» 提供テキスト
= = =

2015.05.27 ENERGYeyeコラム

 自然の風を利用して発電する風力発電。太陽光発電とともに期待度の高い再生可能エネルギーのひとつであるが、日本では導入が遅れている。果たして今後、日の目を浴びるのか。風力発電の最新事情を追った。

 

 風の力でブレードと呼ばれる羽が回り、タービンが回転して発電する。電気はタワーと呼ばれる胴体部分を通り、変圧器を介して送電線に流れる。風力発電の基本原理は明瞭で、端的にいえば風車に発電機をつけた装置である。

 19世紀後半、欧州で初めて開発された風力発電装置は、1基あたりの出力が数kW程度だったが、それがいまでは出力数千kWクラスのものまである。

 

 

 風力発電の心臓部のひとつが増速機だ。ブレードと発電機の間に設置され、回転力を高める役目を負っている。しかし、故障の原因になることも多く、最近は敢えて増速機を取り除いた装置もある。他にも、風速や風向によってブレードの角度や向きを変える可変ピッチやヨー駆動装置、台風や突風時に停止させるブレーキ装置なども重要な役目を担っている。総部品点数は1万点以上にものぼる。

 

 その風力発電は、いま世界的に普及している。火力発電や原子力発電のように燃料を必要とせず、温室効果ガスのCO2を一切排出しない。しかも太陽光発電よりも設備利用率が高いなどポテンシャルが高いからだろう。

 

 

 世界風力エネルギー協議会(GWEC)によると、風力発電の世界累計導入量は2014年時点で約370GWだった。これは原子力発電所約370基分に相当する規模だ。05年までの導入量は約60GWだったため、ここ10年で実に6倍以上に拡大したことになる。

 

 世界トップの導入国は中国。114GWで全体の31%を占めている。次いで米国の65GW。この両国で世界の約半分を占める。3位以降はドイツ、スペインと続き、トップ10にはイギリスやフランス、イタリアなどの欧州諸国がランクインしている。最近はインドやカナダ、ブラジルでも導入が進んでおり、世界的に普及し始めている。

 

 しかし、日本の風力発電の導入量は、14年末時点で約2.7GW。世界の導入規模の1%にも満たない。12年7月より固定価格買取り(FIT)制度が始まり、買取りの対象になったにも関わらず、風力発電の導入量はそれほど増えていない。太陽光発電がFITを機に劇的に普及しているのに、なぜ風力発電の導入が停滞しているのか。

 

 

 課題の、環境アセス

 風力発電の普及が進まない原因のひとつが、環境影響評価(環境アセスメント、以下環境アセス)だ。それが環境にどのような影響を及ぼすのかの評価を行う手続きのことで、もともと環境アセスの対象は、一定規模以上の水力発電所や火力発電所、原子力発電所などで、風力発電所は対象外だった。

 しかし、風力発電による騒音や動植物など生態系への影響のほか、景観や日照阻害(シャドーフリッカー)などの問題も取り沙汰されるようになり、12年10月から出力7.5MW以上の風力発電所が環境アセスの対象となった。これによって風力発電事業者は、4~5年にも及ぶ調査を実施しなければならず、その費用はもちろん自前。FIT制度が始まり、普及が進んだ太陽光発電とは対照的に、風力発電の導入は急減速したのである。市場では、環境アセスの迅速化を求める声が多い。

= = =

風力発電のコラムから、「自然の風を利用して発電する風」で始まり「千kWクラスのものまである。」で終わる部分を一字一句変えずに出力してください。

= = =

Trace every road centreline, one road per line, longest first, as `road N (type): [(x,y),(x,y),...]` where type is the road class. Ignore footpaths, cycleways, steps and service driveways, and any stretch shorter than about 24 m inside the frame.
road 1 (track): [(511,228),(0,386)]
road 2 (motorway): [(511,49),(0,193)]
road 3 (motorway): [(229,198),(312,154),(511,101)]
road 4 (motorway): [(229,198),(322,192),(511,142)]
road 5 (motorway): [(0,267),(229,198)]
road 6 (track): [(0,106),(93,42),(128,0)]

= = =

» 出力全文
自然の風を利用して発電する風力発電。太陽光発電とともに期待度の高い再生可能エネルギーのひとつであるが、日本では導入が遅れている。果たして今後、日の目を浴びるのか。風力発電の最新事情を追った。

 

 風の力でブレードと呼ばれる羽が回り、タービンが回転して発電する。電気はタワーと呼ばれる胴体部分を通り、変圧器を介して送電線に流れる。風力発電の基本原理は明瞭で、端的にいえば風車に発電機をつけた装置である。

 19世紀後半、欧州で初めて開発された風力発電装置は、1基あたりの出力が数kW程度だったが、それがいまでは出力数千kWクラスのものまである。